When I made the switch back to Windows after five years of using a Macbook Pro, one of my concerns was migrating my notes.
I have an Iphone and I had totally grown used to creating the native Notes app for anything – resulting in over 250 notes of college lectures, recipes, freelance project notes and ideas. It was a total mess.
Notes to Evernote
Time to dig up my old Evernote account. In my teens I had made an Evernote account to organize all my story ideas, species and characters I had made up and wrote comics about. I was quite obsessive about it creating a believable world for these characters – it was quite the trip down memory lane when I first logged in after three years, haha!
I enjoyed using Evernote as it allowed me to arrange notes in different categories and assign tags to them. As I was already used to working with it (albeit a bit rusty!), it seemed the perfect solution for keeping my thoughts organised.
Problem arised: how to get my notes from Apple’s native Notes app into Evernote without having to copy and paste them all by hand?
It’s clear that Apple doesn’t want you to use ever a different program than it’s native Notes app: migrating notes to another program, especially Evernote, is a pain. I tried multiple automation scripts, but none seemed to work for me, it would export the notes as .html files full of markup, or .txt files, both which Evernote can’t import.

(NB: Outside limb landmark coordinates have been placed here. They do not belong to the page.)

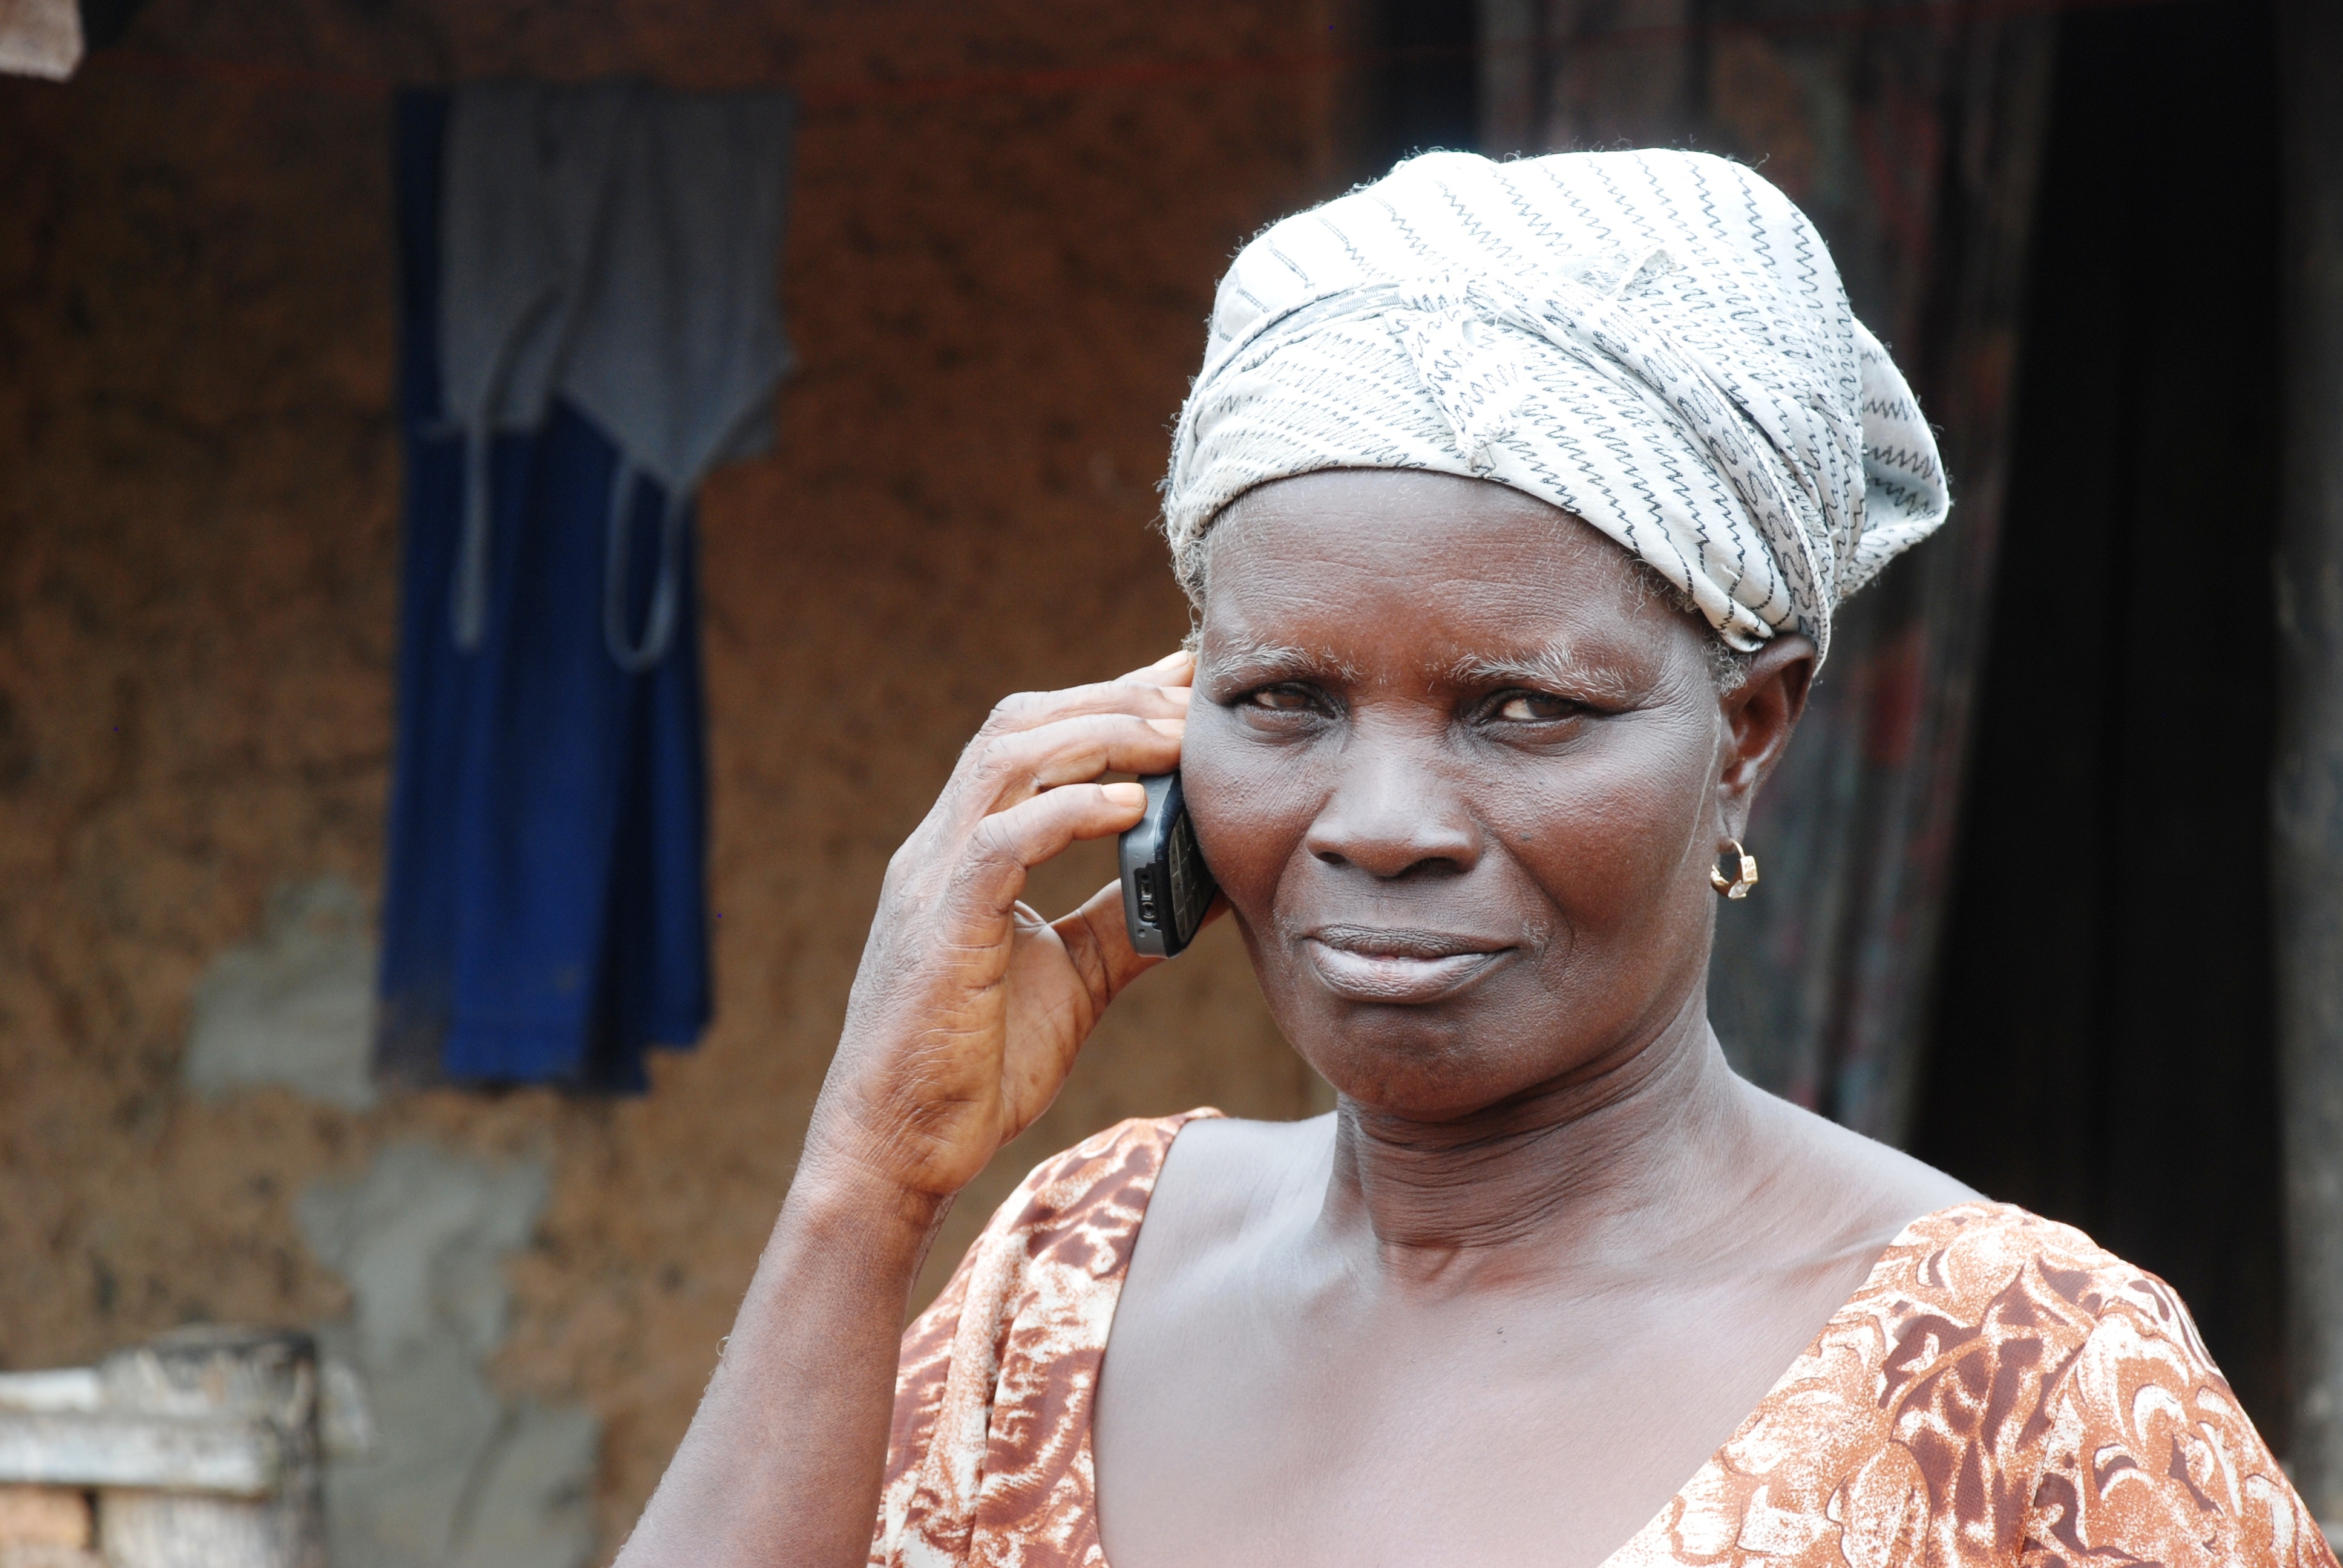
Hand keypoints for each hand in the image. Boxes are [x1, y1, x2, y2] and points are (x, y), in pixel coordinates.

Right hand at [803, 651, 1194, 1204]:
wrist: (898, 1152)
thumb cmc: (974, 1069)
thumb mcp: (1074, 979)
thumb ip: (1125, 923)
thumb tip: (1206, 889)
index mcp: (965, 854)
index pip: (1031, 742)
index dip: (1104, 699)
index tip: (1179, 683)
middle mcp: (941, 849)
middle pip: (1019, 725)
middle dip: (1110, 696)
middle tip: (1191, 693)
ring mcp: (933, 883)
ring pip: (1007, 760)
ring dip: (1100, 736)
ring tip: (1175, 738)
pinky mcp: (942, 929)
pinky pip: (1004, 841)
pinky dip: (1072, 811)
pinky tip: (1134, 808)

So, in the end, I did copy and paste all 250+ notes by hand. It took an hour or so, but at least I got them where I wanted them!
Notion.so
Now some people have recommended Notion.so – and it looks pretty amazing so far!
Having used Notion.so for a few months now, I can heartly recommend it! I use it to collect notes about every part of my business, that means notes and feedback about projects, task lists for updating Etsy and social media post planning. And not the very least: Notion does support importing notes from Evernote!
I also moved my complete CRM to Notion. I used to keep track of studios and people I reached out to in Excel, and I still miss the ability to color cells conditionally as you can in excel. What I got back in exchange, however, is the posibility to link databases – and that is really Notion’s strength. I now can link companies to people, which makes it really easy to see whenever I contacted studio X and who I was in contact with, when, and what we talked about. Adding more info means of course also spending more time writing down all that data, but I still believe it helps!